Programming language(s): Python Using pywikipedia
Source code available: here is a link to the code (it updates automatically every time i change it). It needs work, i keep getting little format errors that I need some programers to help me with.
Function overview:
WaybackBot would (intelligently) check the Internet Archive for archives of dead pages.
Links to relevant discussions (where appropriate): There are a lot. Some are
Edit period(s):
At first, I will baby sit the bot and check every edit it makes, until I can feel confident enough to let it run free.

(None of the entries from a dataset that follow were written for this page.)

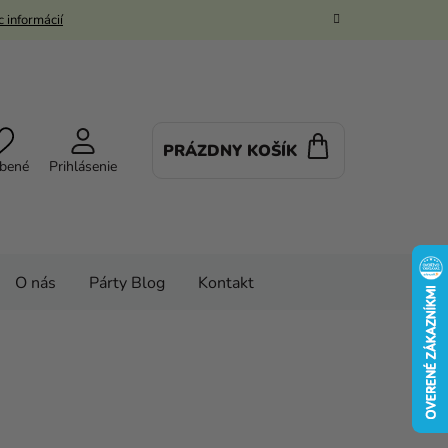
 informácií
PRÁZDNY KOŠÍK
NÁKUPNÝ
bené
Prihlásenie
KOŠÍK
O nás
Párty Blog
Kontakt
balóny
Balóny
Pastelové balóny
rvený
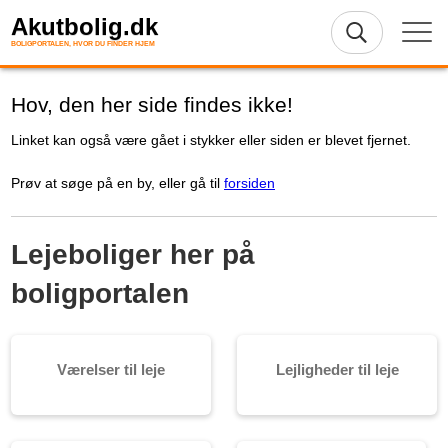
Akutbolig.dk
BOLIGPORTALEN, HVOR DU FINDER HJEM
Hov, den her side findes ikke!
Linket kan også være gået i stykker eller siden er blevet fjernet.
Prøv at søge på en by, eller gå til
forsiden
Lejeboliger her på
boligportalen
Værelser til leje
Lejligheder til leje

Estimated number of pages affected: An estimated 10% of all links on wikipedia are, in some way, dead. If there are 2.5 million links on wikipedia (there were in 2006), then that means 250000 are dead. Thats a 'lot of pages.
Exclusion compliant (?):Im not sure, is pywikipedia automatically exclusion compliant?
Already has a bot flag (Y/N):
Function details: The bot's syntax looks like this:
- Load a page (from xml dump)
- Extract and check all the external links
- check them all, return dead (defined as error code 404 or 401)
- if they are dead, look for their corresponding accessdate, if none exists, use wikiblame
- create range of acceptable dates (for right now, the range of an acceptable archive is within 2 months of the original accessdatye, I am willing to change that. Remember that a larger range means that an archive is more likely.)
- if the url is referenced using {{citeweb}}, and does not already have an archive, add archive-url and archive-date.
- if there is not cite-web, append reference with {{wayback}} using parameters |date and |url
- if there is no internet archive, mark the reference with {{Dead link}} using parameters: |date and |bot
- start over, and cache links that were checked as either dead or alive, so I don't have to check them again. i will add a function to the script to clear the cache.
Whew, i think thats it. if you want a more nitty-gritty explanation of what the bot does, look at the source code. Pretty much each line has a comment. Note that the source is being hosted from my home computer, so It might not be up when the computer is off.
Discussion
editSome Stuff You Should Know:
- see this skrew up i made (still very sorry).
- I am pretty new to python, this was my first big project, so i need some help
- the Internet archive does not show archives until 6 months after they are grabbed (right now they are still processing archives from June), so that means if I request an archive for a page that was accessed today, the bot will not get any archives.
- I support a larger archive range, but I will leave it up to consensus here.
Things to do
add logging that is similar to the logs of User:WebCiteBOTY Still need to write the code that uploads the log.- make bot exclusion compliant
- auto-clear cached links
- add synonyms for templates (citeweb=CIteweb=cite-web) ect.
Id like to put this on hold for a while. User:Dispenser gave me some points about the bot's concept that I hadn't thought about. I am going to tweak the code so I can make it more fail-safe, and so that the bot gives a dead link two tries before it finds the archive (as some links are only dead for a bit, then are live again). Thanks Tim1357 (talk) 02:05, 10 December 2009 (UTC)[reply]
- The above discussion is preserved as an archive of the debate. Please do not modify it. To request review of this BRFA, please start a new section at WT:BRFA.